- [PASSAGE]
Do you dread attending meetings?
Do the rest of your co-workers, especially your male co-workers feel the same way?
Do most of your workplace’s meetings start late because you are waiting for everyone to show up?
That’s how mine were until I discovered the cure:
Food.
Nothing gets people’s attention in the office more than food.
If there are donuts or bagels in the break area, that is where you will find everyone gathering in the morning. If there is a potluck lunch and the smell of homemade food is wafting through the office, people seem to come out of the woodwork.
Food makes us feel good. If you think about every big life event and every holiday, food is an important part of it. Food creates comradery.
That is why I like using it to lure people to meetings.
For morning meetings there is the standard lure of donuts, muffins and bagels. But don’t forget about fresh fruit with homemade muffins or banana bread. While homemade food is the pinnacle of the food pyramid, a coffee cake or danish from a real bakery (not the grocery store) can rival it.
Bring in good food a few times and that guy you’ve been trying to get to attend a meeting, suddenly shows up.
Personally I hate staff meetings.

- [REQUIREMENTS]
- A) Retype the passage about luring co-workers to meetings with food, starting at "Do most of your" and stopping after "more than food.".
- B) Write the next part of the piece on using food to get people to meetings, picking up after its final sentence.

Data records
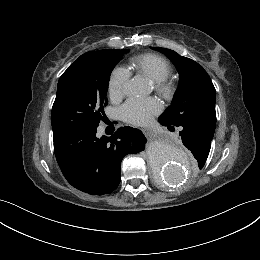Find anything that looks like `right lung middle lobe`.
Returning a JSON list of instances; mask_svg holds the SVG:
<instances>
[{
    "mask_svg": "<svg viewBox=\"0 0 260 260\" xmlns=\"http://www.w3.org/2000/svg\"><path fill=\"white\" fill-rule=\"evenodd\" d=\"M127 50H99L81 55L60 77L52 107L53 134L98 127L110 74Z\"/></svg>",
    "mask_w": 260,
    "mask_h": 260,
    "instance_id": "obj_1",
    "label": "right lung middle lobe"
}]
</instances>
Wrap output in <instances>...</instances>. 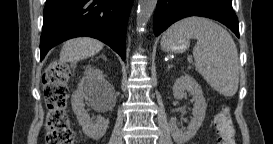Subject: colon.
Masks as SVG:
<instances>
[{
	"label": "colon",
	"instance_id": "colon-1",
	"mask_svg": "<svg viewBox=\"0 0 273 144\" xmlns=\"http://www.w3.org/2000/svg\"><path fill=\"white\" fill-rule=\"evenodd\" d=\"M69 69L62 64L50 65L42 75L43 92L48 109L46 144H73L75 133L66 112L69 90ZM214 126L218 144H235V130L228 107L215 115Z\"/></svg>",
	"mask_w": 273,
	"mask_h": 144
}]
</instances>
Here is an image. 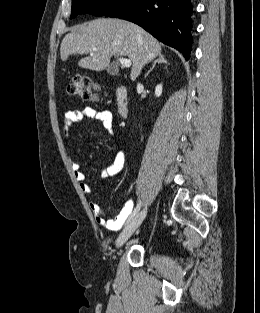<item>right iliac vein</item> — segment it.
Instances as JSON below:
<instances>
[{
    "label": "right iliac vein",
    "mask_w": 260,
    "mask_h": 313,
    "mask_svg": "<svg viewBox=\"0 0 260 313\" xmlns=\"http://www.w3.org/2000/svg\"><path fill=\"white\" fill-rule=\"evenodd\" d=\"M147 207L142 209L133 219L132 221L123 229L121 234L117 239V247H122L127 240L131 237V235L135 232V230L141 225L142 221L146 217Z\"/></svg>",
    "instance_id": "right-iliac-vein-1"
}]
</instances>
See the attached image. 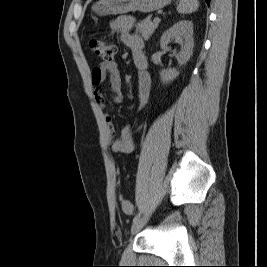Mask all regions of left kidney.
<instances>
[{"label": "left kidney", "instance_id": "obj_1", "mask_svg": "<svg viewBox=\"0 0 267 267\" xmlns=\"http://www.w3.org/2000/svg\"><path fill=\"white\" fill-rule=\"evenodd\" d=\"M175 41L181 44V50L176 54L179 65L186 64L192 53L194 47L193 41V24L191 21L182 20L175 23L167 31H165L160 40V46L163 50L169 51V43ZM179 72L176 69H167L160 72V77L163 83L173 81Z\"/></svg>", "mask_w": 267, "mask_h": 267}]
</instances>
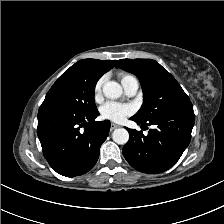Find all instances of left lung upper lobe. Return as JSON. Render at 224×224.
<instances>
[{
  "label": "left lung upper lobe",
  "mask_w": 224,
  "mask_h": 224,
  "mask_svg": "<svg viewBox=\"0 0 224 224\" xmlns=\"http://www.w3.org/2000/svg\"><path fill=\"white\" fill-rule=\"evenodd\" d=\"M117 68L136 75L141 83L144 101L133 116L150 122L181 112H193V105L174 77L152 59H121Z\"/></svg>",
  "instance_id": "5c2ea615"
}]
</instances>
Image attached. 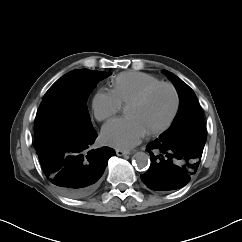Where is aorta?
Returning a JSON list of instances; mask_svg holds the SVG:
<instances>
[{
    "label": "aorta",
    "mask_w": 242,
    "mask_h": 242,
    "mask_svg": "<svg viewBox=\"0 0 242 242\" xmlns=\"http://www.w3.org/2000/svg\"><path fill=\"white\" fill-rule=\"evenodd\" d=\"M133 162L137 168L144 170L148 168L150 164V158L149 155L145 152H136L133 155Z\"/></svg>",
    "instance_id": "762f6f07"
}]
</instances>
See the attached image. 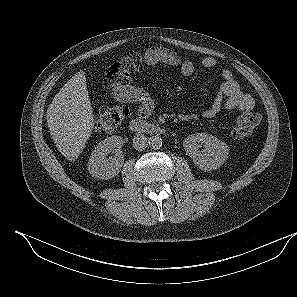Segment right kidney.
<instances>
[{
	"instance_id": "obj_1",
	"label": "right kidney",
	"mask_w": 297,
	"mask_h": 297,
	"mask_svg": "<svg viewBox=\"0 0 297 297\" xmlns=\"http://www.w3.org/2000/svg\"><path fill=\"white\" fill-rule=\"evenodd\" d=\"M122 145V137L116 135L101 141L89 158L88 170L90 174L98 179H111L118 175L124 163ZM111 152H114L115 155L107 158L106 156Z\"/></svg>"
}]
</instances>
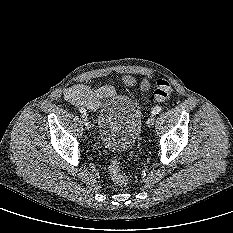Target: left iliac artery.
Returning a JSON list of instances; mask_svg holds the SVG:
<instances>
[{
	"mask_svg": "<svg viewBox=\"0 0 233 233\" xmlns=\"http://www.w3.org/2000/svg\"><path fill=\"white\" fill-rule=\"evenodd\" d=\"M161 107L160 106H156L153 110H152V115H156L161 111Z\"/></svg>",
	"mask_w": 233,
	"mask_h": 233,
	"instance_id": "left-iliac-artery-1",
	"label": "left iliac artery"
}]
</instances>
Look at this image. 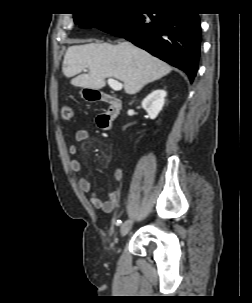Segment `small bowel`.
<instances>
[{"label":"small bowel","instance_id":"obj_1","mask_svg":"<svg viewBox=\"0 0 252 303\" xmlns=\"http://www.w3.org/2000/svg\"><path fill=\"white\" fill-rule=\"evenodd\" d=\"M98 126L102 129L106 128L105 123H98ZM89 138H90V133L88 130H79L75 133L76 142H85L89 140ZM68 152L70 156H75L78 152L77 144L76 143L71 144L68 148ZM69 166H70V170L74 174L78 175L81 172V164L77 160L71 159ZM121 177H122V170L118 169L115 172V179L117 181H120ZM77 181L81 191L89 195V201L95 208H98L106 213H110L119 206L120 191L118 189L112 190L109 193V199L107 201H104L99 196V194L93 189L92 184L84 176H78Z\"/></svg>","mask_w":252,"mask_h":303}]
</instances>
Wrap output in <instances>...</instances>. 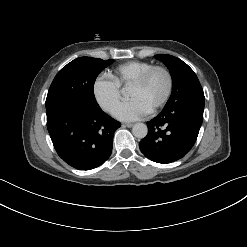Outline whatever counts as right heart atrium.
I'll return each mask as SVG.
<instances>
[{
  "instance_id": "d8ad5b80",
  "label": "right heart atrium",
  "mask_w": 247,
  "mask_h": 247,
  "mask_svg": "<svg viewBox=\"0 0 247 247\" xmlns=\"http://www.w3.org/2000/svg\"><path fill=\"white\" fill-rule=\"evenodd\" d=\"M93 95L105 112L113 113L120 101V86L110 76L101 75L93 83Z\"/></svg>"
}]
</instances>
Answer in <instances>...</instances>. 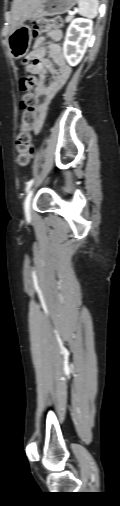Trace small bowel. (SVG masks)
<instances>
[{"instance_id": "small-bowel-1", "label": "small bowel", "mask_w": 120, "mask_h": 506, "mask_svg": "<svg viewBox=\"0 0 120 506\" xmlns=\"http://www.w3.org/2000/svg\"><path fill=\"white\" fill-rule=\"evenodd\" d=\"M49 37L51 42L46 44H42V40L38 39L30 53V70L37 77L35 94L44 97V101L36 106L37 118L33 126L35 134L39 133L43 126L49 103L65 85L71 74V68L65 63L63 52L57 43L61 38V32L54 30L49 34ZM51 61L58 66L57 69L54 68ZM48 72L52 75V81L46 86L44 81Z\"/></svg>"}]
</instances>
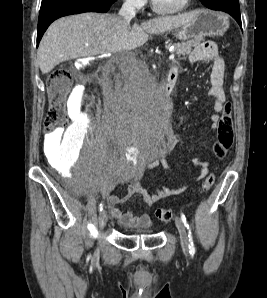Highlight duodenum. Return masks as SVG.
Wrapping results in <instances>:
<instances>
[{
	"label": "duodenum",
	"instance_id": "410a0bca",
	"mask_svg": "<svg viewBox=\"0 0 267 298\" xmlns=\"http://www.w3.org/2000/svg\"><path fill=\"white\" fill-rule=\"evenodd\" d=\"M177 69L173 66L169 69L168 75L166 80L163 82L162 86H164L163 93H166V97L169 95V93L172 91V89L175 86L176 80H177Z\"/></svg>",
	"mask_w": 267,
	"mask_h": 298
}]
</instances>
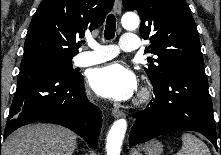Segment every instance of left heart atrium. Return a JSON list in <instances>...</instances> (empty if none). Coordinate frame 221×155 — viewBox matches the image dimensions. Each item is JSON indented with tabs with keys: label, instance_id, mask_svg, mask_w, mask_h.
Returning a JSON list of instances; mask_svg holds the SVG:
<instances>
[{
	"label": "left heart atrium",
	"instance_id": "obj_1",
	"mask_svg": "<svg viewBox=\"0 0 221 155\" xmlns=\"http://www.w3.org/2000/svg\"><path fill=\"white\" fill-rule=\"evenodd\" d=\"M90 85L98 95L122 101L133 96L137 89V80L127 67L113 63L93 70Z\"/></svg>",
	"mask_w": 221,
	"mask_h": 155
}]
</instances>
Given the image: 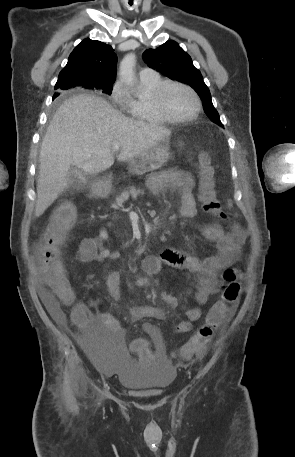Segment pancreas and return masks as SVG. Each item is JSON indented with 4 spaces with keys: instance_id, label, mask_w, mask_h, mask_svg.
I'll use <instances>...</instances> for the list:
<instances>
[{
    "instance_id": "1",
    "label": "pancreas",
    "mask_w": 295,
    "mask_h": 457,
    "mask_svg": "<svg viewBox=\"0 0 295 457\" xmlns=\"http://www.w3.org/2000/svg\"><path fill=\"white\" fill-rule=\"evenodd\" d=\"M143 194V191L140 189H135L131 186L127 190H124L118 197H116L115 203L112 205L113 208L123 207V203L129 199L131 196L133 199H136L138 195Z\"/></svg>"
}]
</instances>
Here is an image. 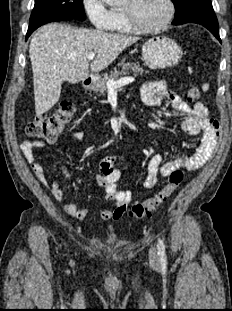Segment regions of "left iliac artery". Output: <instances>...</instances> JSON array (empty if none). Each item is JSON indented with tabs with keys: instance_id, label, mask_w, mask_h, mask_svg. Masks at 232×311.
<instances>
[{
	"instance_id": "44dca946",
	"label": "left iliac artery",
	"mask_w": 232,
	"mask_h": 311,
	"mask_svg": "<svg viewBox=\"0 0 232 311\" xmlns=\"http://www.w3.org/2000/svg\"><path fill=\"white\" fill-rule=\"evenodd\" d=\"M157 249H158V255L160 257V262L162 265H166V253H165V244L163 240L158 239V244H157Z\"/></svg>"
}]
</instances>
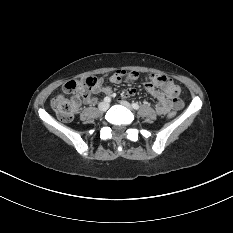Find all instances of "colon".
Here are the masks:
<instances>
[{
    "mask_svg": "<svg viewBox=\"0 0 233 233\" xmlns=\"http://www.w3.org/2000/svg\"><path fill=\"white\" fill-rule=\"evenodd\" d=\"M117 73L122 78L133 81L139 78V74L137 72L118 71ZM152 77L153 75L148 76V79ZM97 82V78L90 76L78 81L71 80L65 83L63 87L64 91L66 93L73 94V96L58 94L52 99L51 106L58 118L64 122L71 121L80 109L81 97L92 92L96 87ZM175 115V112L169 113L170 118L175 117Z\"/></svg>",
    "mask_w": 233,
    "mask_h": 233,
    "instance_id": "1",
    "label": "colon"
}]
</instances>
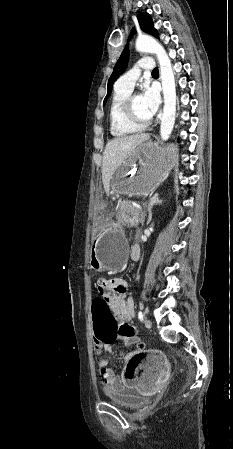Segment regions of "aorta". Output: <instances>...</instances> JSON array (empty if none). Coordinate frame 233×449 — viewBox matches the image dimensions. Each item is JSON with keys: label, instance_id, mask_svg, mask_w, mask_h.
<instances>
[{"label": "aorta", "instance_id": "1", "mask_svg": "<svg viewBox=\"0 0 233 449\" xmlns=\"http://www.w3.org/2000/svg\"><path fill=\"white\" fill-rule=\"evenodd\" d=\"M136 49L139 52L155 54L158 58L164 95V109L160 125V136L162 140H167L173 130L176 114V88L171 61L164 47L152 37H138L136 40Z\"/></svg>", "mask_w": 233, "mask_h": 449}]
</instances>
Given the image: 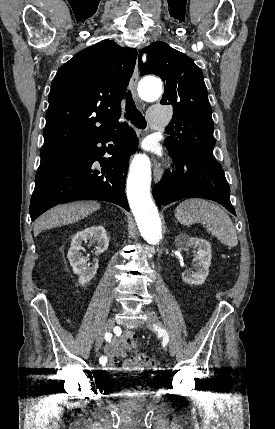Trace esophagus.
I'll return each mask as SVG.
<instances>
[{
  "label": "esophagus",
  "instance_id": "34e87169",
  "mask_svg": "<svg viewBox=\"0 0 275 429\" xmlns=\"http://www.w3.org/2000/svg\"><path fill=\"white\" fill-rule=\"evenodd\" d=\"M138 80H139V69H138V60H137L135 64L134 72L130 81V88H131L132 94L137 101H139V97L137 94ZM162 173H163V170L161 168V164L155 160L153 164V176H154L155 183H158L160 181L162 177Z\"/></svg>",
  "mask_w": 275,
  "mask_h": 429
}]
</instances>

- [ANSWERS IN ORDER]
- A)
Do most of your workplace’s meetings start late because you are waiting for everyone to show up?
That’s how mine were until I discovered the cure:
Food.
Nothing gets people’s attention in the office more than food.

- B)
They are so freaking boring and worthless. People invent crises just so they don’t have to attend them. Issues go unresolved because everyone who needs to address the issues are never at the meeting at the same time. It is frustrating!
My cure was to hold “staff meetings” at lunchtime. And provide lunch.
Actually, I cancelled the traditional “staff meeting.”
I didn’t need my staff telling me stuff I already knew. With my first work-computer in 1987, I learned to generate reports that gave me all the information I needed. I already knew what was going on and where the problems were.
So, I created a meeting that wasn’t a waste of time and everyone liked to attend.
In one workplace, I first broke us down into 4 different groups who rotated responsibility for providing lunch. After a few weeks of the regular pizza, fried chicken and deli sandwiches, people got creative. They began bringing in homemade food. (The company reimbursed them for the cost of the groceries.)

People love to share their (or significant other’s) homemade specialty. It made all the difference because people opened up.
We spent the first half hour or so eating and talking. (People started showing up early.) As a manager this is when you find out all the things nobody tells you about. Guys especially love to tell tales and joke around with each other. I learned that the joking was typically based in an issue that needed to be resolved.
I replaced that whole formal, charts and graphs, bullet point, agenda-driven meeting with informal and productive conversation.
For the second half hour, we addressed a project problem or a workplace process that wasn’t working. Many topics came right from my team’s informal conversations.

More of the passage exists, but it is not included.